Using body language to expose key facts and qualities about anyone around you can be the difference between making money and handing another account to your fraud department. But you’ve got to look for the tiny signs hidden in plain sight. People can seem confident and trustworthy on the surface but when you know what to look for, you may unmask deception or fear.

A recent report by Team Co, a hedge fund research company, correlated the success or failure of hedge funds to the behavioral analysis of key leaders at the fund.

A similar behavioral analysis of anyone you’re considering  (or already do) work with will give you the complete picture—and provide supplemental,  possibly more accurate info on your exposure,  much more than a prospectus, loan application or resume will.

Here’s what to look for:

A false vs genuine smile. Genuine smiles always enroll the eyes.  Look for crows’ feet. For example, if a business owner who says, “This is a project we’re excited about,” and you see crows’ feet, you know it’s genuine. If you don’t see the crow’s feet, beware. Confidence is being overstated. So do more research.  Put the deal on hold till you find that piece of info being concealed. He is likely more interested in getting the money than the project he says he needs the money for. Prospects for the loan going bad are higher than you want them to be.

Similarly, notice when someone covers his or her mouth with their hand. It looks natural but often indicates that the next thing they say is false. So if you ask, “Why did you leave your last position’ and see them cover their mouth as they pause quickly to think and then say, “I had outgrown the position,” this isn’t what they know to be true.
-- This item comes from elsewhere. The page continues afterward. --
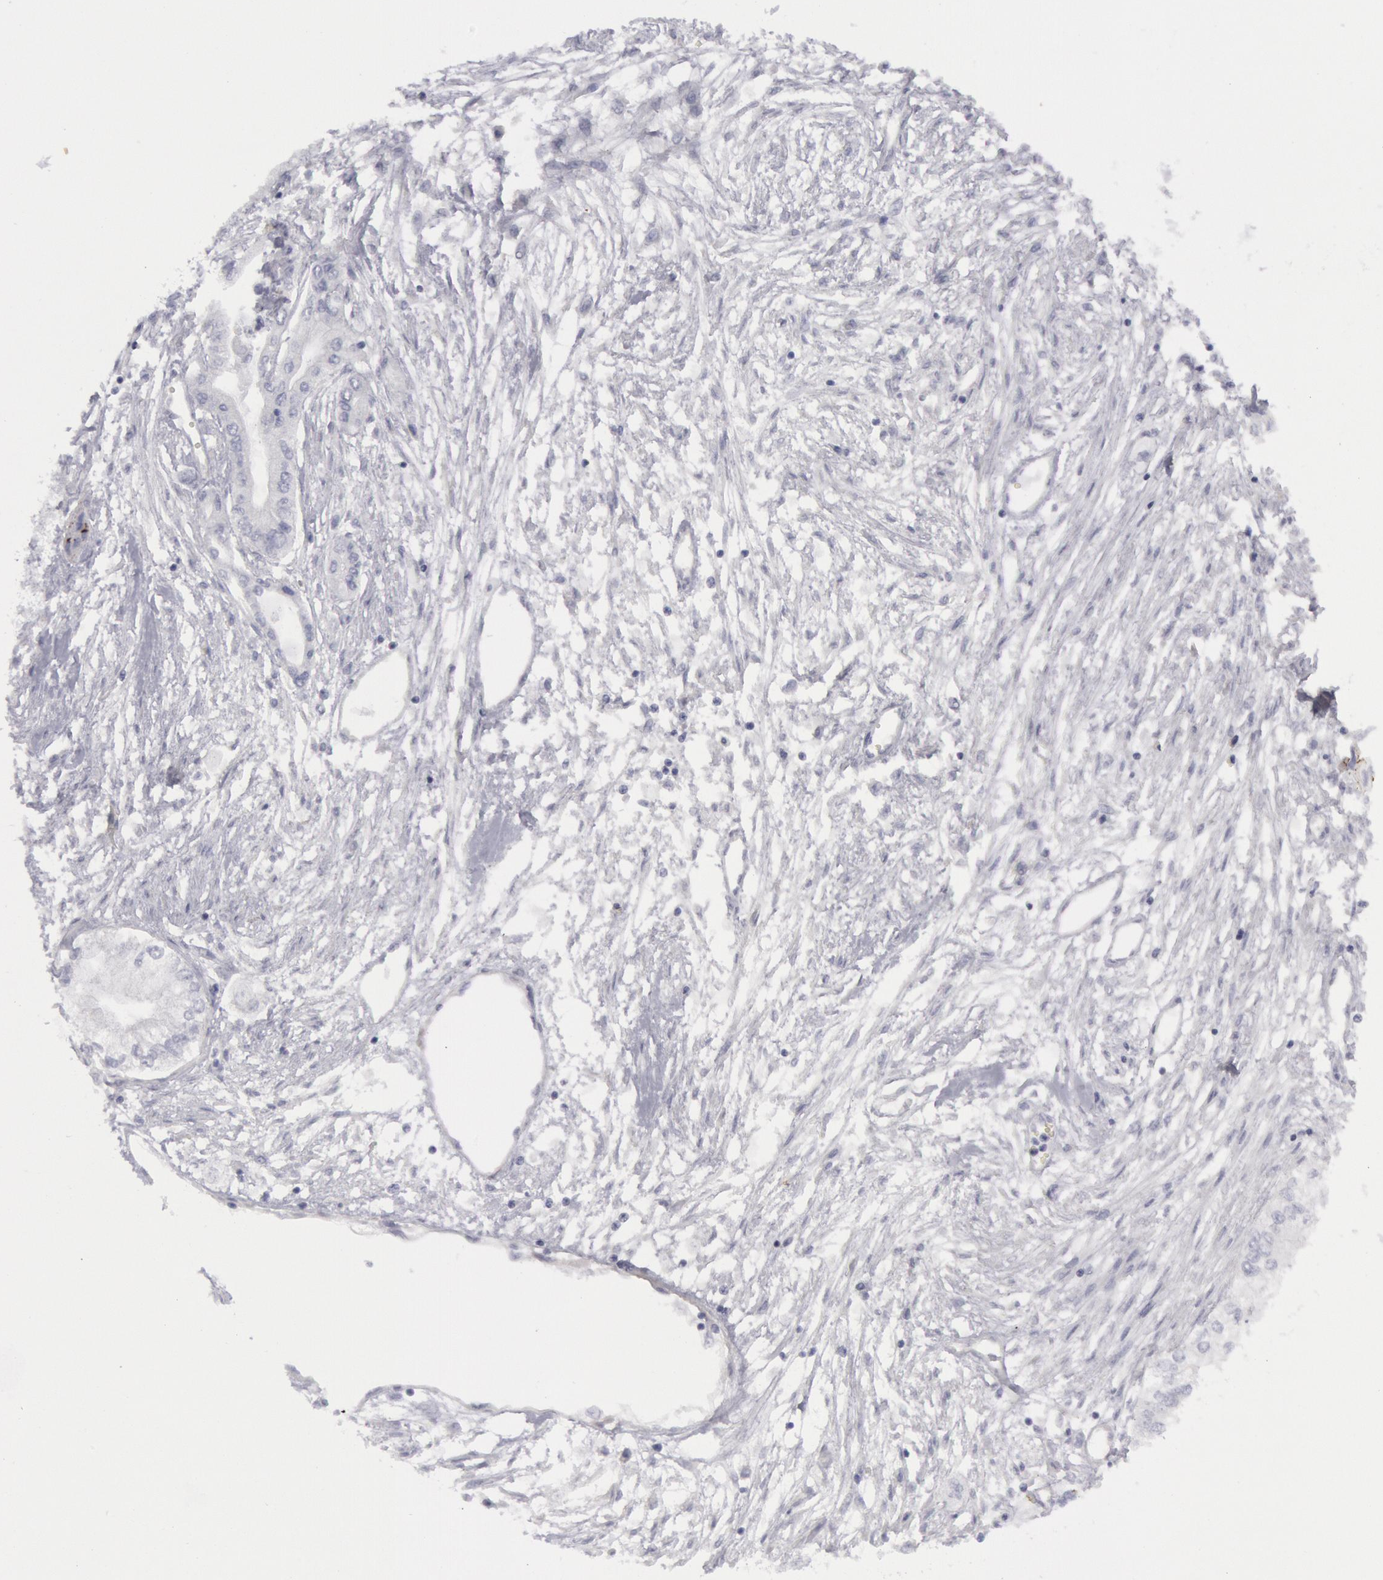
{"staining": {"intensity": "negative", "quantity": "none", "location": "none"}, "tissue": "pancreatic cancer", "cell_type": "Tumor cells", "image_type": "cancer", "snomed": [{"axis": "morphology", "description": "Adenocarcinoma, NOS"}, {"axis": "topography", "description": "Pancreas"}], "caption": "This is a micrograph of immunohistochemistry (IHC) staining of pancreatic cancer, which shows no positivity in tumor cells.", "gene": "FHL1", "patient": {"sex": "male", "age": 79}}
They’re holding back information. Be sure to dig deeper with your questions to find the truth. A quick response to dig deeper can be as simple as, “It seems like you’ve got more to say. Want to expand on that?”

Be careful about covert domination. Do they interrupt you frequently? Are they making themselves big and taking up lots of space with their arms and legs? Are they stone faced? These are hot spots that when further questioned and investigated can reveal a fraud.

Do they exhibit an increased eye blink rate when it comes to the topic of a certain investment or specific question about their job history—or even their family? This is a tell-tale sign of anxiety, which can often coincide with a lie.

Look for a significant shift in baseline behavior when the conversation turns the most pertinent info. Do people go from generally still to fidgety? Are they suddenly struggling to find the right words?  Do answers to simple questions seem to stump them?  All of these are signs of lying or identity theft that you can detect when you pay attention. Miss the signs and you could be in for the exact experience banks work so hard to guard against—loss.

The Bottom Line

That personal touch customers come to your bank for can also be your first line of defense against fraud. While you can’t accept or deny a customer’s business based on their body language, you can get a deeper insight into who you’re dealing with, and what further questions you should be asking. A sales staff that looks for just a few simple tells can provide that extra level of safety that benefits your bank, its customers, and its reputation. They’ll make the right sale and build the bottom line.

Traci Brown is a Body Language Expert, keynote speaker and author of Body Language Confidential and Persuasion Point. She’s a frequent guest on TV interpreting the body language of criminals and politicians. Mrs. Brown unmasks the truth in legal cases as a consultant.